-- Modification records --
☆ ☆ ☆ ☆
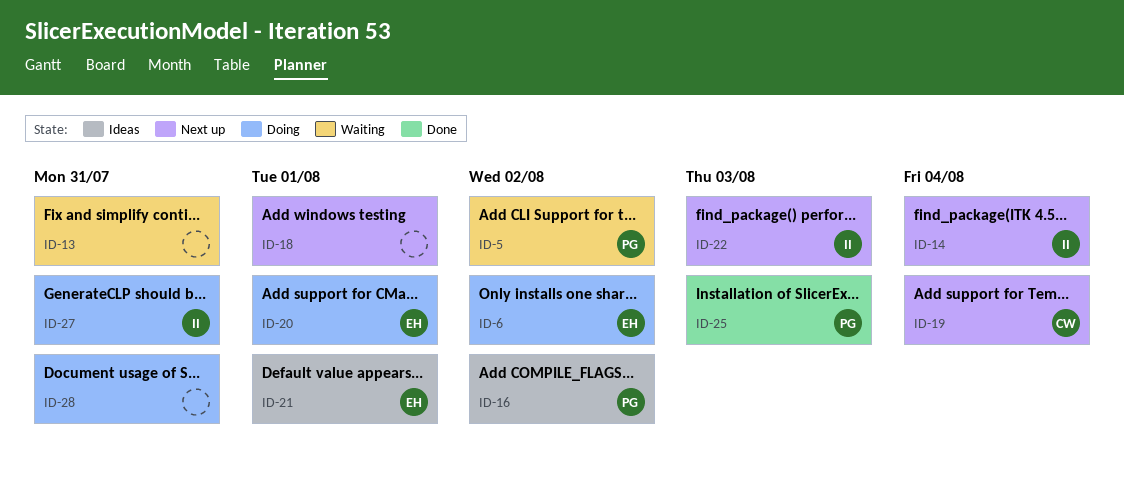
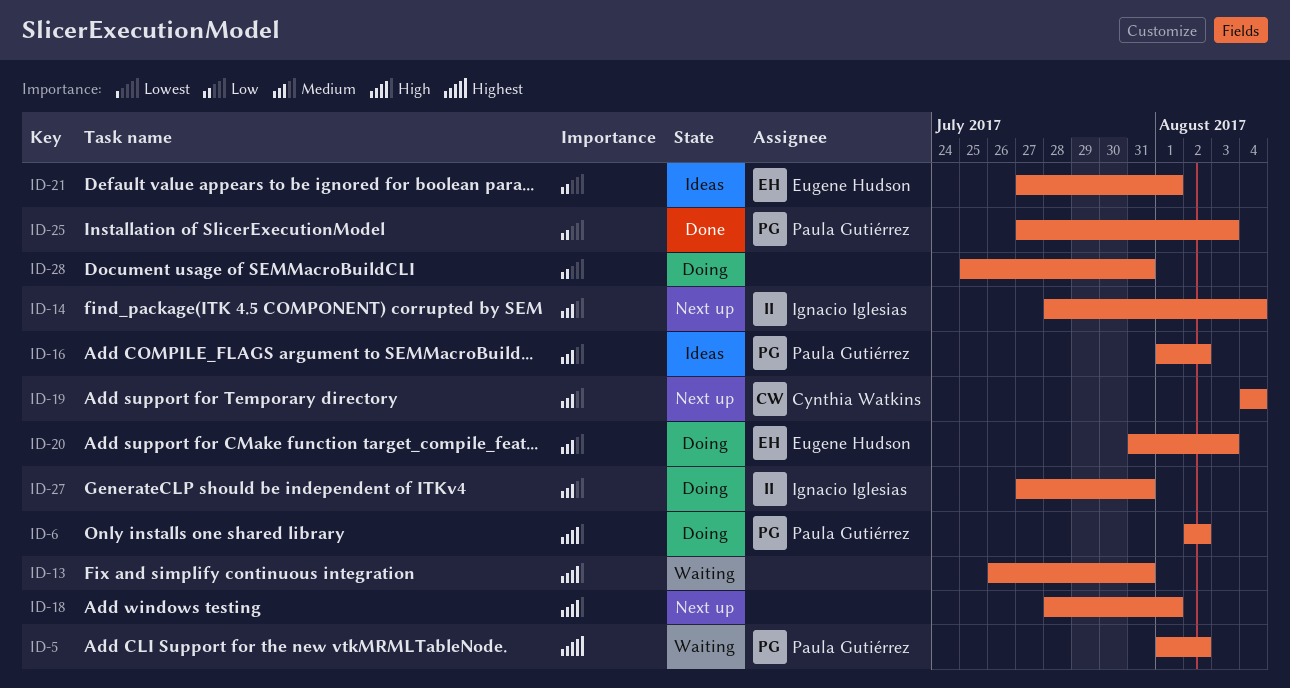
ID-6, owner: Eugene Hudson -> Paula Gutiérrez
ID-20, due: Aug 1 -> Aug 3
ID-22: present -> none

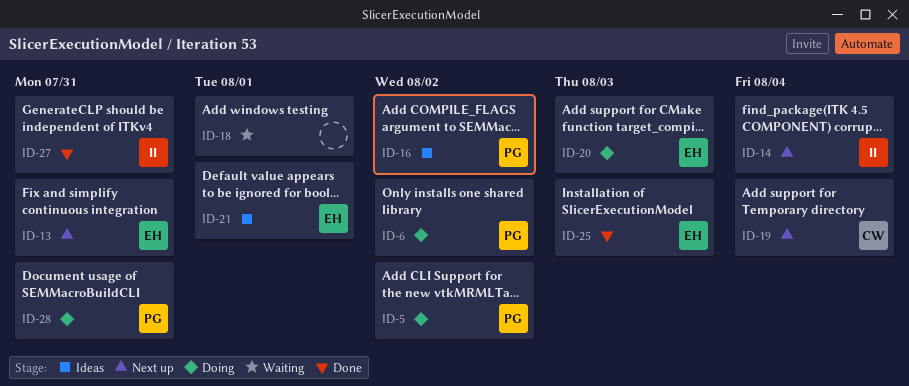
ID-5, status: Waiting -> Doing
ID-13, status: Waiting -> Next up
ID-13, owner: none -> Eugene Hudson
ID-18, status: Next up -> Waiting
ID-25, owner: Paula Gutiérrez -> Eugene Hudson
ID-27, status: Doing -> Done
ID-28, owner: none -> Paula Gutiérrez

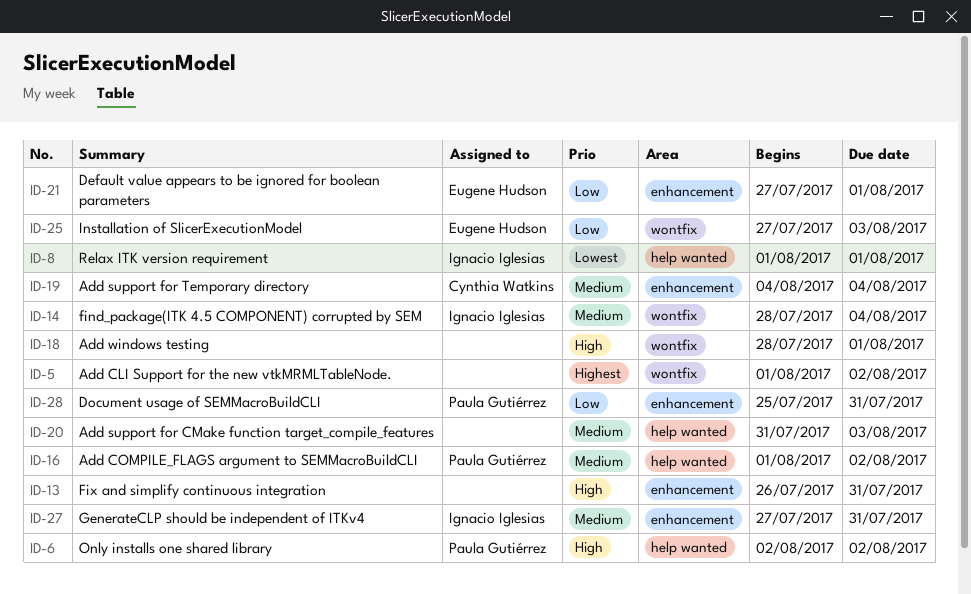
ID-5, owner: Paula Gutiérrez -> none
ID-8: none -> present
ID-13, owner: Eugene Hudson -> none
ID-20, owner: Eugene Hudson -> none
☆ ☆ ☆ ☆
-- Exercise goal --
After dropping the pictures, reproduce exactly the lines from the first line of the entries through the line containing "ID-25, owner: Paula", both included.

-- Output of the exercise --
ID-6, owner: Eugene Hudson -> Paula Gutiérrez
ID-20, due: Aug 1 -> Aug 3
ID-22: present -> none

ID-5, status: Waiting -> Doing
ID-13, status: Waiting -> Next up
ID-13, owner: none -> Eugene Hudson
ID-18, status: Next up -> Waiting
ID-25, owner: Paula Gutiérrez -> Eugene Hudson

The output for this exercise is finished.